Work order A - Retype the stretch of the caste equity session text from "Breakout Option B" through "in academic institutions.", keeping every word unchanged.
Work order B - Write what comes next in the text about building caste equity in U.S. academia, starting right after its final sentence.

Building Caste Equity in the U.S. Academia

Breakout Option B
Day 1: November 14, 2022 | 2:00 p.m. – 3:15 p.m., Marquee Theater

Session Video

Session Materials

Session Description

The event will include a one-hour discussion on the topic of caste discrimination in the U.S. academia followed by audience interactions and questions. In this discussion, we will hear from an activist working on the ground to mobilize and effect change in university policy, including from successful campaigns at other U.S. universities and a current UW–Madison faculty member about contextualizing these lessons for the UW–Madison experience. The speakers will share strategies for generating awareness, identifying instances of caste abuse, as well as engaging and dealing with instances of caste discrimination in academic institutions.

Speakers

Darshana Mini

Darshana Mini, Ph.D., is an assistant professor at the Department of Communication Arts at UW–Madison and an affiliate of the Gender and Women’s Studies and the Center for South Asia. Dr. Mini’s teaching and research lie at the intersection of gender, sexuality, transnational media, migrant media and screen cultures of South Asia.

Given records -
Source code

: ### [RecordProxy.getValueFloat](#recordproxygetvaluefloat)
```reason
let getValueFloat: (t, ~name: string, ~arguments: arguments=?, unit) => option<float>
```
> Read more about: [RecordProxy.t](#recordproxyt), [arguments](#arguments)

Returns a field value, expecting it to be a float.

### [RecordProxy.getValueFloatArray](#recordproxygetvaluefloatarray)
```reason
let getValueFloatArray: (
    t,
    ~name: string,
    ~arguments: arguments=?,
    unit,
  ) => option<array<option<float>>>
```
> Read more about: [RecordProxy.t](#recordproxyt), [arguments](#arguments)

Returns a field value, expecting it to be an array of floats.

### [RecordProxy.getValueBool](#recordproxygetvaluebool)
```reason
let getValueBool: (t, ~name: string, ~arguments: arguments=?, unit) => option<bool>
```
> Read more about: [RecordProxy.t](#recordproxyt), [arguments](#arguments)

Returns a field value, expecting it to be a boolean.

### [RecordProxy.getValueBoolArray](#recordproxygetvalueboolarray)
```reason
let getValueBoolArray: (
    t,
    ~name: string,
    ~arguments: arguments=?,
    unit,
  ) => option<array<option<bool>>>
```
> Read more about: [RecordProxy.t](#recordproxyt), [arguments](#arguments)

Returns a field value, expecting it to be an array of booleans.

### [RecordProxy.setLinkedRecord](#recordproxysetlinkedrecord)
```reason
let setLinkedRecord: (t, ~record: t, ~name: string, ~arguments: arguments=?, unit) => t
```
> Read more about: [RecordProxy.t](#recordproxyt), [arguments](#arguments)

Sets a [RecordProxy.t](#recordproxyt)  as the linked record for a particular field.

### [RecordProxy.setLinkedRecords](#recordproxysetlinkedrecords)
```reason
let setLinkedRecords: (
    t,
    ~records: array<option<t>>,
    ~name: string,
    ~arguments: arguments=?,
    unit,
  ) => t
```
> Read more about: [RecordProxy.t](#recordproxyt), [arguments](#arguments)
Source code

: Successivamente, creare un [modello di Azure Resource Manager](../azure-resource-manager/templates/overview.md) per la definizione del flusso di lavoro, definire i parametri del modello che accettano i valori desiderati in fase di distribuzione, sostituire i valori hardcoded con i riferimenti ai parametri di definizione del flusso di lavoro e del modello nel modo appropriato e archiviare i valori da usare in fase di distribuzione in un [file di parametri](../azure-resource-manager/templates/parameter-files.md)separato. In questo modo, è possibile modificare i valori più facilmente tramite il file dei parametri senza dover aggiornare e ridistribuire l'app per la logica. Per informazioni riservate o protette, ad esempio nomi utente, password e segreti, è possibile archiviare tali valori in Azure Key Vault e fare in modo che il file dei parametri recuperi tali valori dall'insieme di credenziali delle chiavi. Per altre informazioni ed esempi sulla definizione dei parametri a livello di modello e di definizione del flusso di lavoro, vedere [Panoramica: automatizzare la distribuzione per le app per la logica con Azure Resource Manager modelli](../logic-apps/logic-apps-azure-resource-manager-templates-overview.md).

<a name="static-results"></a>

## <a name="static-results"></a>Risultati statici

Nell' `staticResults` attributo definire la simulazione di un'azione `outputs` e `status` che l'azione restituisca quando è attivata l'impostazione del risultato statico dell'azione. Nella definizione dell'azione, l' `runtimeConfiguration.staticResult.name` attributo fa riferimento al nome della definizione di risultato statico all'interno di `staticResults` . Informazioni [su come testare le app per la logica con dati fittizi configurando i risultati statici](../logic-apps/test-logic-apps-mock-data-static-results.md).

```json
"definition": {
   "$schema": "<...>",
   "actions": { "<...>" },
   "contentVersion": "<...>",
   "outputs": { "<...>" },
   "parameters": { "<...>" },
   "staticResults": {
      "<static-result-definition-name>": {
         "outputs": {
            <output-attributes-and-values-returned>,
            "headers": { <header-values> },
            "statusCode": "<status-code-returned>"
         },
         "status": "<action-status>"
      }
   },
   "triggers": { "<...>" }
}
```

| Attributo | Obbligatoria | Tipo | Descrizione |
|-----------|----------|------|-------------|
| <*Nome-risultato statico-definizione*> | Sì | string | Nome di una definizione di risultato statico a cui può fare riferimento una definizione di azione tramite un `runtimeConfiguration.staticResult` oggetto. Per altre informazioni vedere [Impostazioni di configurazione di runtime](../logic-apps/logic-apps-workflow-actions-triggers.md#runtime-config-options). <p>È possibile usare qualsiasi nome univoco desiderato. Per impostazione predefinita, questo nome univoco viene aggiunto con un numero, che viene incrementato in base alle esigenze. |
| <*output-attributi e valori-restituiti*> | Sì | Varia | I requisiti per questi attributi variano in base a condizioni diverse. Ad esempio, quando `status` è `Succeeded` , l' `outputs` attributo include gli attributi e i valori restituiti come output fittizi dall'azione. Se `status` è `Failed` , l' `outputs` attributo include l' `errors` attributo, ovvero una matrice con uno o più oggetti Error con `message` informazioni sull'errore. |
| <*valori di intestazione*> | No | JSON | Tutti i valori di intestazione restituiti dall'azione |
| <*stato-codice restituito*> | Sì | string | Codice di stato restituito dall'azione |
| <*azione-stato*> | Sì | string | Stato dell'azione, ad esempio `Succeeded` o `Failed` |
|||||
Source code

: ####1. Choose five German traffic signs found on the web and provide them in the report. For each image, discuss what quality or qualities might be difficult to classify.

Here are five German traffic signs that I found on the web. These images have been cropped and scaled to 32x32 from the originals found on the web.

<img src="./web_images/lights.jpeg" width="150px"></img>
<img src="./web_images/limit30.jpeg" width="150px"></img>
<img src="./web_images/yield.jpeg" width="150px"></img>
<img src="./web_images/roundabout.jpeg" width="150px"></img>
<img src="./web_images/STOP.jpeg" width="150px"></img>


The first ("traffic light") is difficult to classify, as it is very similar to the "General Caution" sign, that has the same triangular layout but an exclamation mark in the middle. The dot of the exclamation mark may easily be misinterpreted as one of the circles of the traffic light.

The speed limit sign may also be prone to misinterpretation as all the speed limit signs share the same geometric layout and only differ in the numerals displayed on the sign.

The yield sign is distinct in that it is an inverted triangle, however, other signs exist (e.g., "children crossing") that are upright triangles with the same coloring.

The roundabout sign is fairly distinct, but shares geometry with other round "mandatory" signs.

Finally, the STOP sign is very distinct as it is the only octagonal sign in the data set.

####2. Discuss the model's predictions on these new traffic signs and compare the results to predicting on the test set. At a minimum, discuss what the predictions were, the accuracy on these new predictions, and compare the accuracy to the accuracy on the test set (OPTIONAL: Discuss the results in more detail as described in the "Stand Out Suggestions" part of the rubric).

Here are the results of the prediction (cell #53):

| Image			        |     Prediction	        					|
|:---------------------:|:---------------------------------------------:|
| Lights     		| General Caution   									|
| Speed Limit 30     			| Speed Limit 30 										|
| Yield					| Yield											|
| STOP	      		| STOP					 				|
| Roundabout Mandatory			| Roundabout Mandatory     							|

Answer A -
Breakout Option B
Day 1: November 14, 2022 | 2:00 p.m. – 3:15 p.m., Marquee Theater

Session Video

Session Materials

Session Description

The event will include a one-hour discussion on the topic of caste discrimination in the U.S. academia followed by audience interactions and questions. In this discussion, we will hear from an activist working on the ground to mobilize and effect change in university policy, including from successful campaigns at other U.S. universities and a current UW–Madison faculty member about contextualizing these lessons for the UW–Madison experience. The speakers will share strategies for generating awareness, identifying instances of caste abuse, as well as engaging and dealing with instances of caste discrimination in academic institutions.

Answer B -
Thumbnail of speaker Darshana Mini.

Thenmozhi Soundararajan

Thenmozhi Soundararajan is a Dalit rights activist based in the United States. She is a transmedia storyteller, songwriter, hip-hop musician and technologist. She founded Equality Labs, which “is an Ambedkarite South Asian power-building organization that uses community research, political base-building, culture-shifting art, and digital security to end the oppression of caste apartheid, Islamophobia, white supremacy, and religious intolerance.” Her work and writings against caste oppression in the United States have been featured in The New York Times and The Washington Post.

Thumbnail of speaker Thenmozhi Soundararajan.